Thread: SELECT too complex?

SELECT too complex?

From
Rory Campbell-Lange
Date:
This is a rather ill-defined enquiry. The main reason behind it is to
find out if I'm going down the right path as a Postgres newbie.

I have a set of complex selects that I'm worried about from the point of
view of 1) can't these be made simpler 2) performance 3) describing the
selects to other developers in my documentation. One of the complex
selects is shown below.

The database schema consists of objects, which are shared on boards by
being recorded in board_objects. Individuals can view things on a board
they themselves are joined to (people are like objects). People are
joined to specific board_objects as board_object_members, or may comment
on specific board_objects. It is relatively straightforward doing a
query on a board_object and discerning what object it refers to and what
comments it has aggregated against it.

The complex query below provides a list of objects which a person has
commented on or joined, garnering summaries of the comments on those
objects across boards the user is joined to, and sorting the objects on
the basis of the last updated board_object instance of that object
which, again, the user has access to.

I realise life would be easier if there was more duplicated data.

General comments on the nature of the select, how to optimise it or
rewrite it, and how to document what it does would be most appreciated.

Rory

A rough sketch of the main tables:

           +----------+                   +----------+
           |  people  |   +-----------+   |  boards  |
           +----+-----+   |  objects  |   +----+-----+
                |         +-----+-----+        |
                |               |              |
           +----+---------------+--------------+-----+
           |              board   objects            |
           + ---------+--------------------+---------+
                      |                    |
              +-------+-------+     +------+-------+
              |  obj members  |     |   comments   |
              +---------------+     +--------------+

Example for a personal view as described above: (the query runs within a
function):

    FOR resulter IN
        SELECT
            o.t_text_id                            as itemid,
            pers.t_nickname                     as itemauthor,
            o.n_type                            as itemtype,
            o.t_name                            as itemtitle,
            o.t_description                     as itembody,
            to_char(o.dt_created,  'DD Mon'')   as itemcreated,
            to_char(botimer, ''DD  on'')        as itemupdated,
            COALESCE (c_count, 0)               as itemcommentcount,
            p.n_id                              as imageid,
            COALESCE(p.t_path, ''none'')        as imagesrc,
            p.n_width                           as imagewidth,
            p.n_height                          as imageheight
        FROM
            people pers,
            objects o
            LEFT OUTER JOIN photo p ON o.n_id_photo = p.n_id
            LEFT OUTER JOIN (
                SELECT
                    bo.n_object_id as boider,
                    max(bo.dt_modified) as botimer
                FROM
                    board_objects bo, board_object_members bom
                WHERE
                    bom.n_person_id = personid
                    AND
                    bom.n_board_object_id = bo.n_id
                GROUP BY
                    bo.n_object_id
            ) as timer
            ON o.n_id = timer.boider
            LEFT OUTER JOIN (
                SELECT
                    bo.n_object_id as c_bo_id,
                    count(comm.n_id) as c_count
                FROM
                    board_objects bo, comments comm
                WHERE
                    comm.n_board_object_id = bo.n_id
                    AND
                    bo.n_board_id IN
                        (SELECT
                            n_board_id
                        FROM
                            board_objects
                        WHERE
                            n_object_id = persobjid
                        )

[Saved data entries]
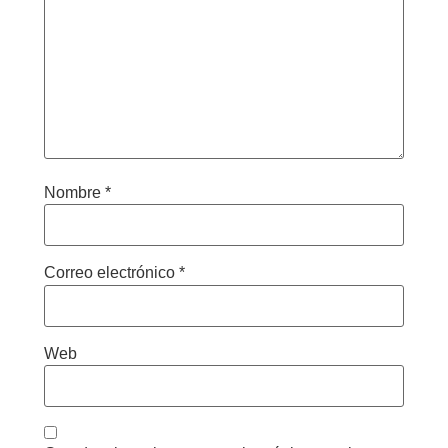
Nombre
*
Correo electrónico
*
Web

Exercise instructions =>
1: In the thread, how are objects shared on boards?
2: Rewrite the part of the thread between "The complex query" and "more duplicated data.", inclusive, replacing "the user" with "the member".
These records come from a different source than the thread.

Outputs by task =>
1: They are shared by being recorded in board_objects.

2:
The complex query below provides a list of objects which a person has
commented on or joined, garnering summaries of the comments on those
objects across boards the member is joined to, and sorting the objects on
the basis of the last updated board_object instance of that object
which, again, the member has access to.

I realise life would be easier if there was more duplicated data.